Donato Casella

(Carona, 1505 c.- Pordenone, 1560)

Donato Casella nacque a Carona sul lago di Como, patria di gran parte degli scultori lombardi attivi tra Veneto e Friuli, intorno al 1505 da uno scultore di nome Bernardino da Chiarone e sicuramente collaborò nella fase matura e in particolare alle imprese pordenonesi con il Pilacorte, di cui sposò la figlia Anna dando alla luce Giacomo e Alvise, anch’essi presto attivi nella bottega famigliare. Lo stesso Pilacorte, rimasto vedovo, venne ad abitare presso la figlia e il genero a Pordenone. Si può meglio identificare la mano di Donato e il suo tratto distintivo nel portale di Santa Maria della Misericordia e nella Madonna col Bambino che lo decora. Non dissimilmente è molto probabile la presenza di Donato nelle imprese che videro Pilacorte impegnato in importanti altari per la chiesa di san Giacomo a Clauzetto (1523), dove Pilacorte si firma peraltro accanto al figlio Alvise Bassini, unico attestato della presenza e dell’attività dunque di un figlio maschio dello scultore, grazie al recente ritrovamento di una frammento dell’altare, ma soprattutto nel monumentale altar maggiore per la pieve d’Asio (1525-1528) per certi caratteri quali la ricerca di dinamismo nelle pose dei santi, che si palesa nell’ultima produzione di Pilacorte accentuandosi nello stile del genero Donato Casella, unitamente a un avvolgente panneggio che rende monumentali e solenni le sue figure, come, ad esempio nella Madonna col Bambino che troneggia sul portale della chiesa di S. Maria degli Angeli di Pordenone o nell’altare oggi conservato nella parrocchiale Madonna di Rosa a Rosa. Di fatto il 26 giugno del 1526 Donato è documentato a Travesio come testimone insieme a Pilacorte tra i testi presenti alla sottoscrizione del contratto con Giovanni Antonio de’ Sacchis detto il Pordenone per gli affreschi della Parrocchiale di San Pietro, ed entrambi in tale occasione vengono definiti come “abitanti a Pordenone”.
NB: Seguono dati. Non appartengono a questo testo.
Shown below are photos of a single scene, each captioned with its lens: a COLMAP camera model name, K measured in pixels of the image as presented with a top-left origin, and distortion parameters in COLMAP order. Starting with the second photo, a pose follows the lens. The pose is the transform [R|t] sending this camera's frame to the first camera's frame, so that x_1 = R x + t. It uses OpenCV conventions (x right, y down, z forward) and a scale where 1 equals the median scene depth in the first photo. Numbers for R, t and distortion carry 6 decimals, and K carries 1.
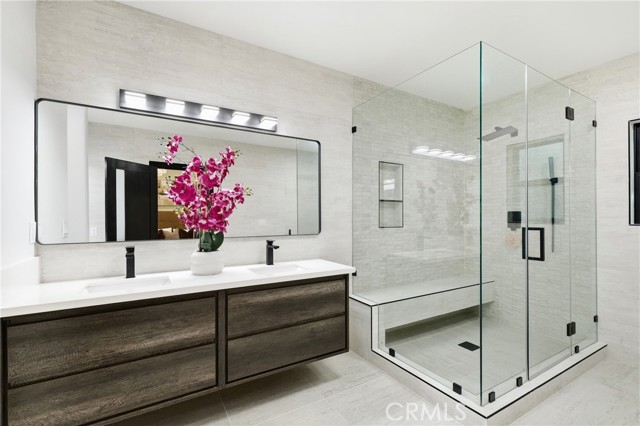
lens RADIAL K [[292.1, 0, 321.9], [0, 292.1, 214.3], [0, 0, 1]] dist [0.001858, -0.001131]
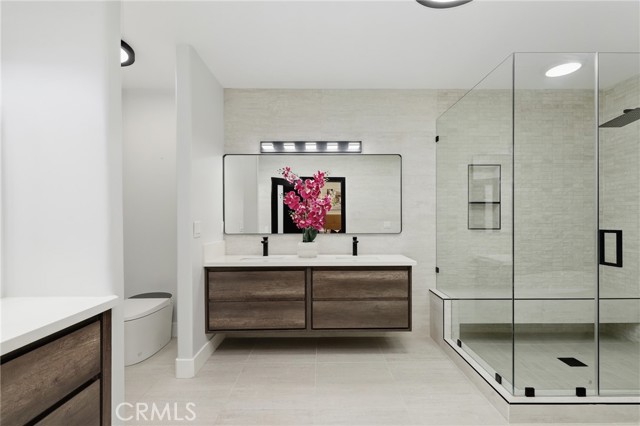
lens RADIAL K [[292.1, 0, 318.4], [0, 292.1, 216.5], [0, 0, 1]] dist [0.001858, -0.001131]
pose [[0.859231, -0.005791, -0.511555, 0.407770], [0.005797, 0.999982, -0.001583, -0.000772], [0.511555, -0.001606, 0.859249, -0.238286]]
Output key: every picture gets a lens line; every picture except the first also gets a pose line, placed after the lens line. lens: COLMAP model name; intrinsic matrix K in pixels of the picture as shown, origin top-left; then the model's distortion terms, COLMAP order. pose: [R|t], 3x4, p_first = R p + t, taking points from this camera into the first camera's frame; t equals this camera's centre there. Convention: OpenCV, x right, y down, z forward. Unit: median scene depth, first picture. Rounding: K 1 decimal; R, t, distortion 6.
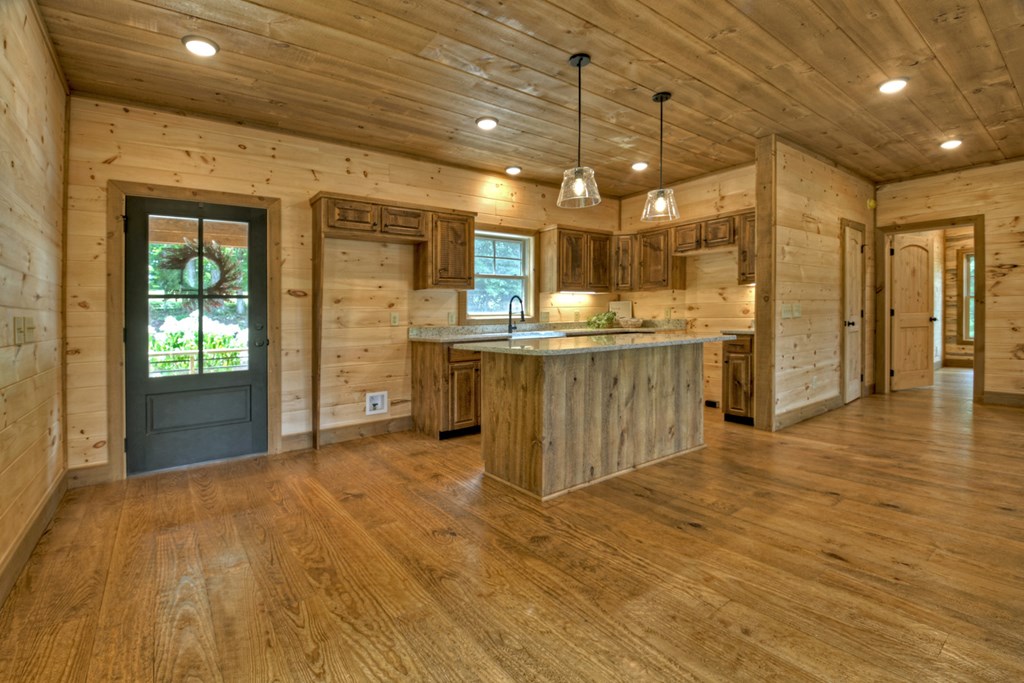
lens RADIAL K [[466.2, 0, 513.1], [0, 466.2, 317.9], [0, 0, 1]] dist [-0.000104, -0.016125]
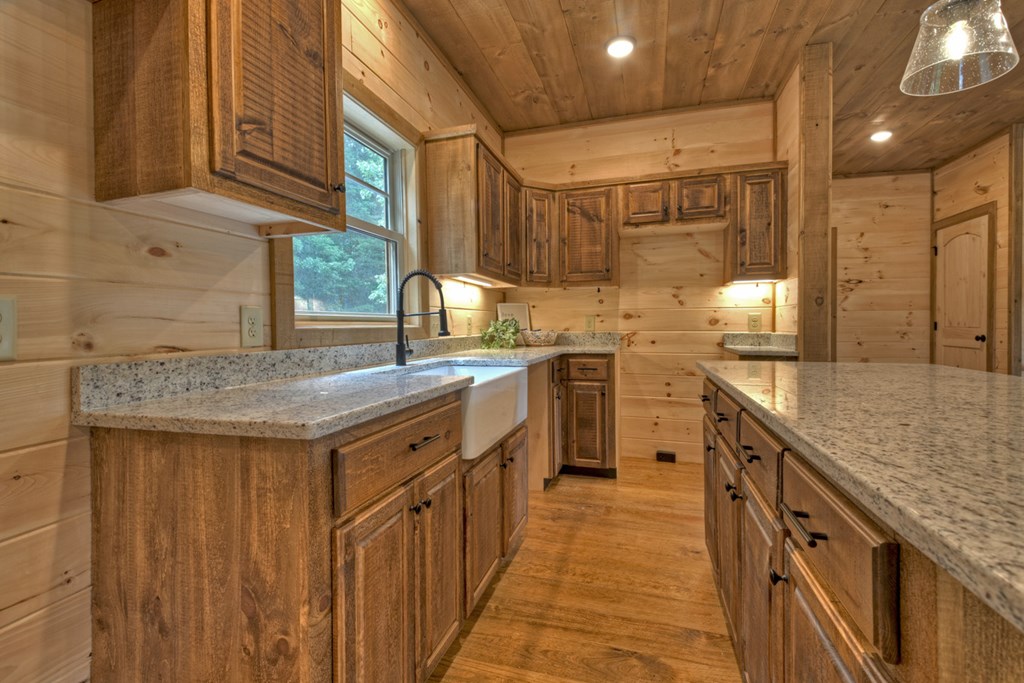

La sua opera, in linea con l’esempio del Pilacorte, ne continua la produzione lapidea in forme più ampie, massive e animate nel movimento, come nell’altare in pietra dipinta con le statue della Madonna e dei Santi Urbano e Sabina (1531) della Parrocchiale di Pozzo di San Giorgio della Richinvelda. Suo anche il fonte battesimale della Chiesa di Torre di Pordenone (1532) e di Rorai Grande (1558-1559) con una teoria di putti addossati al fusto dove è stata individuata anche la mano del figlio Alvise. Per la stessa chiesa Donato scolpì anche il portale con la Trinità (1553).
Inoltre si riconoscono i suoi tratti nelle più modeste ancone votive raffiguranti la Madonna col Bambino nella piazza di Tauriano, su una casa a Maniago libero o nella Chiesa di Baseglia, affrescata da Pomponio Amalteo, dove si conserva una Madonna col bambino dalle forme tondeggianti e avvolgenti e dal panneggio percorso da una ritmica di curve concatenate: è probabile che Casella, che aveva già lavorato per i Signori del luogo e amava anche definirsi e firmarsi “di Spilimbergo”, abbia ricevuto dal conte Edoardo di Spilimbergo l’incarico di provvedere all’intera decorazione scultorea della chiesa, ovvero anche al portale, alle originali figure di telamoni del coro, alla balaustra, al fonte battesimale e all’ acquasantiera. Ritroviamo inoltre il suo linguaggio anche nella lunetta con Santa Chiara a Venzone.
Nel 1548 esegue la statua di San Nicolò per la parrocchiale di Castelnovo del Friuli, parte di un perduto altare lapideo, statua oggi ricomposta e ricollocata in una cappella lungo la parete sinistra della navata della Chiesa di San Nicolò. I pagamenti accertati tra il 1548 e 1549, già conservati in un registro del perduto archivio parrocchiale, ne attestano la paternità così come è documentato, accanto al padre, l’intervento del figlio Alvise nella realizzazione per la stessa comunità di Castelnovo di una seconda statua di San Nicolò (1553-1561) ora conservata al Museo Diocesano di Pordenone.